Productivity Commission shakes up default superannuation

The Productivity Commission reinforced several recommendations flagged in mid-2018 in a bid to modernise the $2.7 trillion industry, which included shaking up the default sector.

The Commission handed down 31 recommendations in its final report in assessing the efficiency and competitiveness of the superannuation system that didn't stray too far from the Draft Report released in May 2018.

Chief among the recommendations was pushing ahead with a best-in-show shortlist of MySuper products, despite feedback from the industry that feared it would "game" the process and harm competition.

Members should be able to choose their own super product from a best-in-show shortlist of "exemplary" default funds, the Productivity Commission argued.

In an effort to curb members defaulting into a new super fund every time they change jobs and incidentally "clean up" the multiple accounts issue, the Commission wants workers to be defaulted once, if they do not have an existing super account and fail to make a choice of their own, it said.

The shortlist would be compiled by an independent expert panel and assess the list every four years based on  investment strategy and performance, fees, governance and innovation default insurance arrangements.

The ATO would implement the new default model by providing an online service for members to pick from the shortlist or nominate a new super fund, whether they are new to the workforce, changing jobs or wishing to engage with their super.

Lifting the governance game

The Commission recommended a number of governance rule changes that made it clear the right mix of knowledge, skills and experience, and managing conflicts of interest was more important than the number of independent directors.

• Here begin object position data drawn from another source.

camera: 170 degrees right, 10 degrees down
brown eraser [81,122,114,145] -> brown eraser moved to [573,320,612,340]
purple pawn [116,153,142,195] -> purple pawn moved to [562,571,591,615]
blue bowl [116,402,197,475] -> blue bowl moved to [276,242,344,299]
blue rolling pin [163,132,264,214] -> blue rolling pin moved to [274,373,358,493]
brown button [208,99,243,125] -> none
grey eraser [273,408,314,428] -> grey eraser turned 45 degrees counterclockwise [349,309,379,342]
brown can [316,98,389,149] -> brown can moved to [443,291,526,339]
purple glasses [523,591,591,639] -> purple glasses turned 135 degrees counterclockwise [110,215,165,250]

Trustees should be required to have, use and disclose a process to assess their board's performance relative to its objectives and to assess the performance of individual directors annually, it said, and includes having a matrix that identifies the skills and experience of each director.

"At least every three years, an external third party should be engaged to evaluate the board's performance and capability against the skills matrix, with a copy to be provided to APRA."

Retail under pressure

Modelling undertaken by the Commission shows retail super funds were constant underperformers compared to not-for-profit funds, which delivered returns above benchmarks.

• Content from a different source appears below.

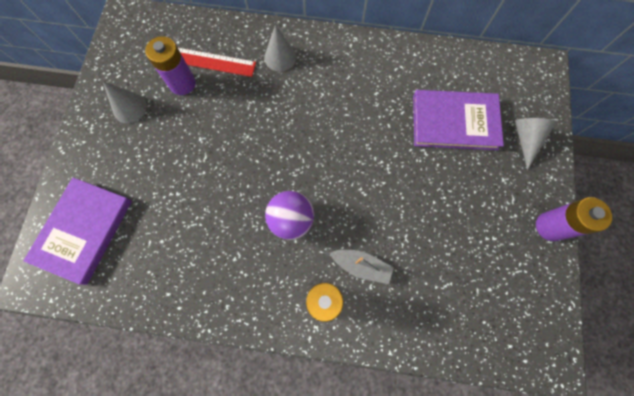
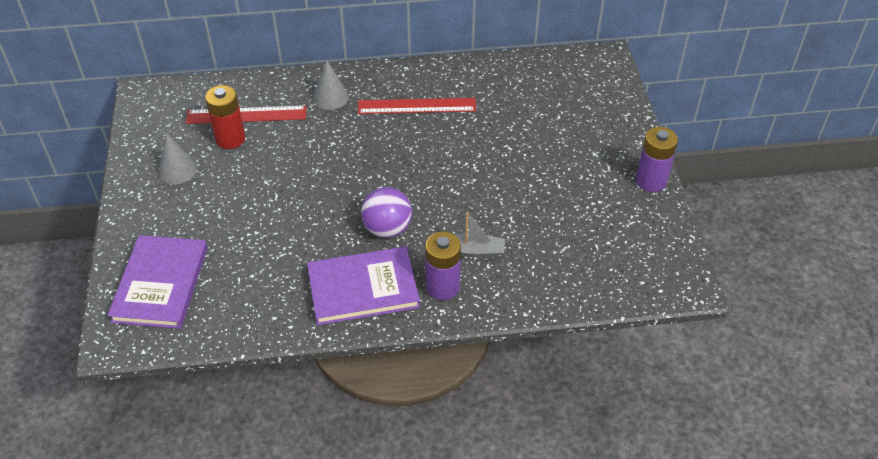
camera: 15 degrees left, 25 degrees down
purple battery [145,36,196,95] -> red battery [205,85,245,149]
purple book [413,90,504,150] -> purple book moved to [307,246,420,325]
grey cone [515,118,557,170] -> none
none -> red ruler [358,98,476,114]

An analysis of 42 funds found 29 performed below their own benchmark portfolio.

"These 29 underperforming funds contain five million member accounts and about $270 billion in assets. About half are industry funds and almost a third are retail funds."

Notably, the retail funds were larger on average, collectively accounting for 77% of members in underperforming funds or about 3.8 million accounts.

Members save $3.8bn 

The Commission said the twin issues of unintended multiple accounts and entrenched underperformers are harming millions of members.

A third of accounts (10 million) are unintended multiple accounts. These erode members' balances by $2.6 billion a year in unnecessary fees and insurance.

Eliminating these would benefit members $3.8 billion each year. On a per member basis, a 55 year old today could gain $79,000 by retirement, while a new job entrant would have $533,000 more when they retire in 2064.

A proposed solution is legislating the auto-consolidation of superannuation accounts with balances under $6000 and 13 months or more of inactivity. Trustees should transfer these accounts to the ATO to consolidate together with a member's matched active account.

Insurance recommendations

The Commission recommended members under 25 years of age should be able to opt-in for insurance via superannuation and require trustees to cease all insurance cover on accounts where no contributions were made for 13 months.

APRA should step in "immediately" to require trustees to articulate and quantify the account balances are being eroded by premiums and make it available on their website annually.

Also on the insurance front, the Commission recommended the Federal Government to establish a joint regulator taskforce to advance the Insurance in Superannuation Voluntary Code of Practice. Its aim is to monitor and report on funds adopting and implementing the code.